(Required work): Go to the line containing "bowl: present [1124,615,1214,662]" in the records below and print it and every following line exactly, on through the line containing "notebook: present [105,383,237,438]", then stop.

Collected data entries
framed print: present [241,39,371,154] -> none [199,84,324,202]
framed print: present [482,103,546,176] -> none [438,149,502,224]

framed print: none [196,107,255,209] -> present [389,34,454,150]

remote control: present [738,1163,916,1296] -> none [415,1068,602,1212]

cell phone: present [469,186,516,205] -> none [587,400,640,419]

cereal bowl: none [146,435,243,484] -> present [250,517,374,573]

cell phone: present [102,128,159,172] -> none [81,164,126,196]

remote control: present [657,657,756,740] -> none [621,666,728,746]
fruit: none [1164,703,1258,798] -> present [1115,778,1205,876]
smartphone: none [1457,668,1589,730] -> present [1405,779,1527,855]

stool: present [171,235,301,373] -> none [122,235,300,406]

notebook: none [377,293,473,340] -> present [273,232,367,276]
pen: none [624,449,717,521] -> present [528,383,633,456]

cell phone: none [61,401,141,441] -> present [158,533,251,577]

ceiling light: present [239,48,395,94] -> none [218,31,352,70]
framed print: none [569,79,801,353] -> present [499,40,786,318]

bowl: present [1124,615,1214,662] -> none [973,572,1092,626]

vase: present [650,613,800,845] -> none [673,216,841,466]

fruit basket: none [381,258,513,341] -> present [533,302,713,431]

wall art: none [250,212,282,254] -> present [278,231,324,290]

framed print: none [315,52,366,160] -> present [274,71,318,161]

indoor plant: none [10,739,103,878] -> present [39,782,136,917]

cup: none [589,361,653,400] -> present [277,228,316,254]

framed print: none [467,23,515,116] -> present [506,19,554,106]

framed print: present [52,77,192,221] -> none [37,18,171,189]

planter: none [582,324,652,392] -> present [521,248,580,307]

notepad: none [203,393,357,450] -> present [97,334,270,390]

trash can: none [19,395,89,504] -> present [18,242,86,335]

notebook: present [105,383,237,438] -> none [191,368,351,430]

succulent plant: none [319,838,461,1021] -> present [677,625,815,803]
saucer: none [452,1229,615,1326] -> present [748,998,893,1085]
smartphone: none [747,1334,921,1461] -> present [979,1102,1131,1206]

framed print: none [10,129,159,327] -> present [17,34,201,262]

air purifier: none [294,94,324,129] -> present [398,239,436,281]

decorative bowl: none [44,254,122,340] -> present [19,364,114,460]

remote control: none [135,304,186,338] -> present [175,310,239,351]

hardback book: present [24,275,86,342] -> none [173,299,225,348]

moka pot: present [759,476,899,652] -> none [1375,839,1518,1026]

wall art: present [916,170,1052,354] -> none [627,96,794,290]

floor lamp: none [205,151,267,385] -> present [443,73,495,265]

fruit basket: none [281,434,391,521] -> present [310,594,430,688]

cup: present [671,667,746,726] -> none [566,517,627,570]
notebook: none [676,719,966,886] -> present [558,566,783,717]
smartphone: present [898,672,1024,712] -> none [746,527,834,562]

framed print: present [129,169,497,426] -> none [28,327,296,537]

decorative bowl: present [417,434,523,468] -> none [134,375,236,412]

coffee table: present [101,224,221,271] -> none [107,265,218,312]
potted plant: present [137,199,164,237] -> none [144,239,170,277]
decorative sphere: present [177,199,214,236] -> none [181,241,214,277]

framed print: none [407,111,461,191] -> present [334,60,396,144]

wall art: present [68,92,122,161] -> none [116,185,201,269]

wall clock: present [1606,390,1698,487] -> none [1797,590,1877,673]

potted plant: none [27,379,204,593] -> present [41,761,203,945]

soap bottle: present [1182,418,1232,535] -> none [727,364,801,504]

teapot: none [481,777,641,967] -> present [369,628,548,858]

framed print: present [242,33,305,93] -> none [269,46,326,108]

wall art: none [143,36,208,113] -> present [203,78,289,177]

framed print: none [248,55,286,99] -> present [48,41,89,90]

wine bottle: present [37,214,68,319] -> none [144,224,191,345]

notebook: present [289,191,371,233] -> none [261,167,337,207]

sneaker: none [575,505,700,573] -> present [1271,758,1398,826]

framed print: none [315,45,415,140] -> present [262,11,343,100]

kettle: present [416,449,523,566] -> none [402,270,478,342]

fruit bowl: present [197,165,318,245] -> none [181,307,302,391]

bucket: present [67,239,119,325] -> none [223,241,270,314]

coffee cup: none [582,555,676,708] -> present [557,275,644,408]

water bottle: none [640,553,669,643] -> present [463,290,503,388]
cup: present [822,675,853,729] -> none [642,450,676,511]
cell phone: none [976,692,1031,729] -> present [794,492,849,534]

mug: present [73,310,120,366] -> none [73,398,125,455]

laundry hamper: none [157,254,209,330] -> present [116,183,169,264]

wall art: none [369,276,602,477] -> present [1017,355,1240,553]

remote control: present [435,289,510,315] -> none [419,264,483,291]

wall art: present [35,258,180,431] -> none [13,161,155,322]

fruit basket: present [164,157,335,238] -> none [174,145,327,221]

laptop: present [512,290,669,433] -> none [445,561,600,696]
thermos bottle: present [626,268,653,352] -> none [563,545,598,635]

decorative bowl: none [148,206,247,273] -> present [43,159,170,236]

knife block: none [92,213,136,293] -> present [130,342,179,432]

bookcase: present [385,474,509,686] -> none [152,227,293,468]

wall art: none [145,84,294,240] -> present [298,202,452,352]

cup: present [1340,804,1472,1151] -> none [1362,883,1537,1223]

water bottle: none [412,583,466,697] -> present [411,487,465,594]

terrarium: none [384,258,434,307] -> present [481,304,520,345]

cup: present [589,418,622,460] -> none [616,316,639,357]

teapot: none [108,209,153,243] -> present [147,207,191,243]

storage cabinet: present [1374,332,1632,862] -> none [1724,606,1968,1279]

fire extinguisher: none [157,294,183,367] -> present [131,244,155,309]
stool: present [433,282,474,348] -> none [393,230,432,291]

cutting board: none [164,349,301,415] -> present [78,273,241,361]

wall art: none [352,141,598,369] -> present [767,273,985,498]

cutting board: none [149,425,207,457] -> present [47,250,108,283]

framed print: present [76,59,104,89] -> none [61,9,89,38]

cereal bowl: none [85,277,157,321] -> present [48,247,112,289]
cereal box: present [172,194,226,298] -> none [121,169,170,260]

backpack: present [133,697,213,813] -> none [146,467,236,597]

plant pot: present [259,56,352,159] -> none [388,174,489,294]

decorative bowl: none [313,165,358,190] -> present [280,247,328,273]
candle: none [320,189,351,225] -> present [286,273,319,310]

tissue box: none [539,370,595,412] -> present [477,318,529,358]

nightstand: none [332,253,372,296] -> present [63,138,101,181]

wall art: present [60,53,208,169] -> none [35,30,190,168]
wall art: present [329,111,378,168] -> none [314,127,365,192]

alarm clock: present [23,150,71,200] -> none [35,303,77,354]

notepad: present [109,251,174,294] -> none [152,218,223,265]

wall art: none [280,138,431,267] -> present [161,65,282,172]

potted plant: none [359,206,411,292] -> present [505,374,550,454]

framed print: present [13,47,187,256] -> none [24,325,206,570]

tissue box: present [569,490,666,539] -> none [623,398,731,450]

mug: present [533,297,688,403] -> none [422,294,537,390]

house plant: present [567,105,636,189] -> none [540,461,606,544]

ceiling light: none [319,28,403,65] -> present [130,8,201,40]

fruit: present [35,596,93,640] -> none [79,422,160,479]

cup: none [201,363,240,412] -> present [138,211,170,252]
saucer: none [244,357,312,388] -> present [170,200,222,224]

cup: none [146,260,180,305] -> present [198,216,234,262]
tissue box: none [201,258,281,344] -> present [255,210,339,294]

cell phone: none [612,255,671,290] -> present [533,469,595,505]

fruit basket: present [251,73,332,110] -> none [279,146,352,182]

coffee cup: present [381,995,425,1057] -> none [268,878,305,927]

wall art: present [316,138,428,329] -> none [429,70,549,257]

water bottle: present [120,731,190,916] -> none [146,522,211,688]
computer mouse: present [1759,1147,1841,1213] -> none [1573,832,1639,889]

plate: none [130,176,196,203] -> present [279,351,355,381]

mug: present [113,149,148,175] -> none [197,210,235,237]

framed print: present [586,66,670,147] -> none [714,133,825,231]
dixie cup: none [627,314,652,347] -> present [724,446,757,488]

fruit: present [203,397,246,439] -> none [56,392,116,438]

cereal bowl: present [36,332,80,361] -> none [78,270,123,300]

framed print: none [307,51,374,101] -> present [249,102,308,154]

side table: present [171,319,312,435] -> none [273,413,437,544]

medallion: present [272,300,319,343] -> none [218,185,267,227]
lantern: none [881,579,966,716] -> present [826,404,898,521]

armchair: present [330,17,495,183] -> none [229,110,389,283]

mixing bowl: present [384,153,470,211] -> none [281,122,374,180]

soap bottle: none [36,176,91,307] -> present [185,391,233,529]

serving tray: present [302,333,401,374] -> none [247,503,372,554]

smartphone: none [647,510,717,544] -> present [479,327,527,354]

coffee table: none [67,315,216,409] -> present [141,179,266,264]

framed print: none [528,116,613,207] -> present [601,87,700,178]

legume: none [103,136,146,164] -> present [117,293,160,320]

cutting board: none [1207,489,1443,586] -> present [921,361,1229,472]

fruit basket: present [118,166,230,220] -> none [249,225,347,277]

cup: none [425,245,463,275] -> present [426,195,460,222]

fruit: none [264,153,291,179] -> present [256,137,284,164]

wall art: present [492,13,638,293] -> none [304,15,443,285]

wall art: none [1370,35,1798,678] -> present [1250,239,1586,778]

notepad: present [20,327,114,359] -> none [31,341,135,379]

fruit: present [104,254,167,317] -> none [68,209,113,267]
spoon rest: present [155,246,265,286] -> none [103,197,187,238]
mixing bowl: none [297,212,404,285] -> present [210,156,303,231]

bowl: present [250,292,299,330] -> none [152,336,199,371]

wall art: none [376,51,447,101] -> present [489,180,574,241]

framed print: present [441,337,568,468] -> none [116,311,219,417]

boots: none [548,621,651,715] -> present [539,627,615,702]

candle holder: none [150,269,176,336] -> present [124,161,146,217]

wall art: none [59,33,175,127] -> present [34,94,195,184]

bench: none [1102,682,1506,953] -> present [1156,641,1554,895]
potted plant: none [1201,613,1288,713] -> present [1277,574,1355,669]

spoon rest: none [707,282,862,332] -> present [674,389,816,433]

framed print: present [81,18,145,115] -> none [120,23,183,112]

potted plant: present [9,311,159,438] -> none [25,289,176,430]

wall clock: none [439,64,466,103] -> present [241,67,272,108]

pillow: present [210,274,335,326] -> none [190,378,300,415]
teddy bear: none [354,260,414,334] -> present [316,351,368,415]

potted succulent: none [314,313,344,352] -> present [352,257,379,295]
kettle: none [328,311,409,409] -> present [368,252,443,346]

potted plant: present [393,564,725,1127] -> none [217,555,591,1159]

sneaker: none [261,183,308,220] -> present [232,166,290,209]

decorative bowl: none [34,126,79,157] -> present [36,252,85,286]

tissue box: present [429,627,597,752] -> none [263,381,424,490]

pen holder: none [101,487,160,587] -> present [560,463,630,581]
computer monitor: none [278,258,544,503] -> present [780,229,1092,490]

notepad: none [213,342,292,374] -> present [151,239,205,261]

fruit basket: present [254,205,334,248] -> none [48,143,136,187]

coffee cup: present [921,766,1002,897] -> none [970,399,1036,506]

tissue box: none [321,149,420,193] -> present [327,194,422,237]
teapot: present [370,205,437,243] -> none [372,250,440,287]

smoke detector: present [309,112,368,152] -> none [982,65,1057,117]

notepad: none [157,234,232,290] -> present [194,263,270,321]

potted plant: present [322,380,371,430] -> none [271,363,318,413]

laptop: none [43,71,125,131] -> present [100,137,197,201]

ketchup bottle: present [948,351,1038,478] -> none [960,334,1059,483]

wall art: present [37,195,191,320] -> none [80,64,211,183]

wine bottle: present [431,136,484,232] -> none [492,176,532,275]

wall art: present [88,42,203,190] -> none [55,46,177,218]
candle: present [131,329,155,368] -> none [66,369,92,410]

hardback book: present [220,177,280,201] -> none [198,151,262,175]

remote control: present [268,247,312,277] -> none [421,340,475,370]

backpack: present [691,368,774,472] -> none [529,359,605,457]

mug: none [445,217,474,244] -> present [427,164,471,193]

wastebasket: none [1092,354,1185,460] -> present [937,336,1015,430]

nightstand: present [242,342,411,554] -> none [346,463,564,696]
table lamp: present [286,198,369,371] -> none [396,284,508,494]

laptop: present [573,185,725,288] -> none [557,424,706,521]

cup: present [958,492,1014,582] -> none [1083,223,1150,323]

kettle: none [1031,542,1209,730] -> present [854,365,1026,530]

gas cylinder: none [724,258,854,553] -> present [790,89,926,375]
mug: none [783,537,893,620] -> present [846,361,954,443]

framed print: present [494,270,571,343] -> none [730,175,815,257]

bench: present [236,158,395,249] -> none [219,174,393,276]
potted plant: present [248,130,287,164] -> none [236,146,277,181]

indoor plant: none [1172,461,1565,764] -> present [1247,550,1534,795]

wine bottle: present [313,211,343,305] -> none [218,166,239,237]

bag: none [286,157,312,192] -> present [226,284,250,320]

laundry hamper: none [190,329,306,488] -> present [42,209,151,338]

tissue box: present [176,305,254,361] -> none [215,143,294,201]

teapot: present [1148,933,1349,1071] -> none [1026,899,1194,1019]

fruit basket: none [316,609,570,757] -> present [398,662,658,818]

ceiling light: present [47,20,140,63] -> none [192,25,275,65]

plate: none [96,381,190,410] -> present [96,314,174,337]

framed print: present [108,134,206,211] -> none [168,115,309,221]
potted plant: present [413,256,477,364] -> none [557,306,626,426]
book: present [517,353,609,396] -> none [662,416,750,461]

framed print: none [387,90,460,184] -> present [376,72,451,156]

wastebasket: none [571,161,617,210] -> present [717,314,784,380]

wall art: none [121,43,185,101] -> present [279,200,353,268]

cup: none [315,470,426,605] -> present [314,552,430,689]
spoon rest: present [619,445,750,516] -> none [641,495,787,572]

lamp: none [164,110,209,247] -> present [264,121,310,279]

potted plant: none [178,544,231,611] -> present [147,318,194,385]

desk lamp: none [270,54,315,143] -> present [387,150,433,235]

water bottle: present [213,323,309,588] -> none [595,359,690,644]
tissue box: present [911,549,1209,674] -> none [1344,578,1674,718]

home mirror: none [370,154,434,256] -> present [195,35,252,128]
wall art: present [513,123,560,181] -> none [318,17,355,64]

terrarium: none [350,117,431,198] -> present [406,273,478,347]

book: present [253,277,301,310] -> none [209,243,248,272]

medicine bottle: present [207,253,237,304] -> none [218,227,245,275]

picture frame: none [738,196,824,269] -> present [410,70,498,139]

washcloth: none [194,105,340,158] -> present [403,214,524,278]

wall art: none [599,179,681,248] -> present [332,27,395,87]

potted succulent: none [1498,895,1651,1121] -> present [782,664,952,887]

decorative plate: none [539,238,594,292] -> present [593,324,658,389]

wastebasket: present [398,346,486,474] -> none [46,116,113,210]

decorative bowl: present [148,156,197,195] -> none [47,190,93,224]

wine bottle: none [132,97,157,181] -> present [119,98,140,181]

(Task response):
bowl: present [1124,615,1214,662] -> none [973,572,1092,626]

vase: present [650,613,800,845] -> none [673,216,841,466]

fruit basket: none [381,258,513,341] -> present [533,302,713,431]

wall art: none [250,212,282,254] -> present [278,231,324,290]

framed print: none [315,52,366,160] -> present [274,71,318,161]

indoor plant: none [10,739,103,878] -> present [39,782,136,917]

cup: none [589,361,653,400] -> present [277,228,316,254]

framed print: none [467,23,515,116] -> present [506,19,554,106]

framed print: present [52,77,192,221] -> none [37,18,171,189]

planter: none [582,324,652,392] -> present [521,248,580,307]

notepad: none [203,393,357,450] -> present [97,334,270,390]

trash can: none [19,395,89,504] -> present [18,242,86,335]

notebook: present [105,383,237,438] -> none [191,368,351,430]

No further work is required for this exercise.